Where the word "είναι" appears in a line below, copy the whole line.
BEGIN Data extracts
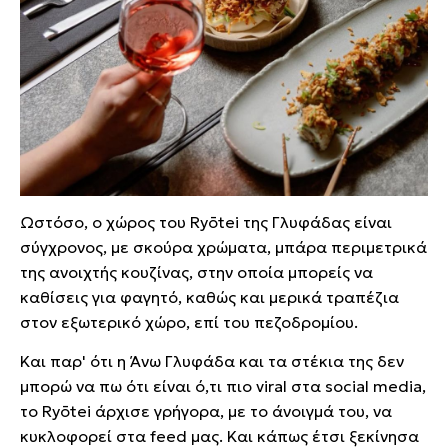
Ωστόσο, ο χώρος του Ryōtei της Γλυφάδας είναι
σύγχρονος, με σκούρα χρώματα, μπάρα περιμετρικά
της ανοιχτής κουζίνας, στην οποία μπορείς να
καθίσεις για φαγητό, καθώς και μερικά τραπέζια
στον εξωτερικό χώρο, επί του πεζοδρομίου.
Και παρ' ότι η Άνω Γλυφάδα και τα στέκια της δεν
μπορώ να πω ότι είναι ό,τι πιο viral στα social media,
το Ryōtei άρχισε γρήγορα, με το άνοιγμά του, να
κυκλοφορεί στα feed μας. Και κάπως έτσι ξεκίνησα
END Data extracts
** Answer area **
Ωστόσο, ο χώρος του Ryōtei της Γλυφάδας είναι
μπορώ να πω ότι είναι ό,τι πιο viral στα social media,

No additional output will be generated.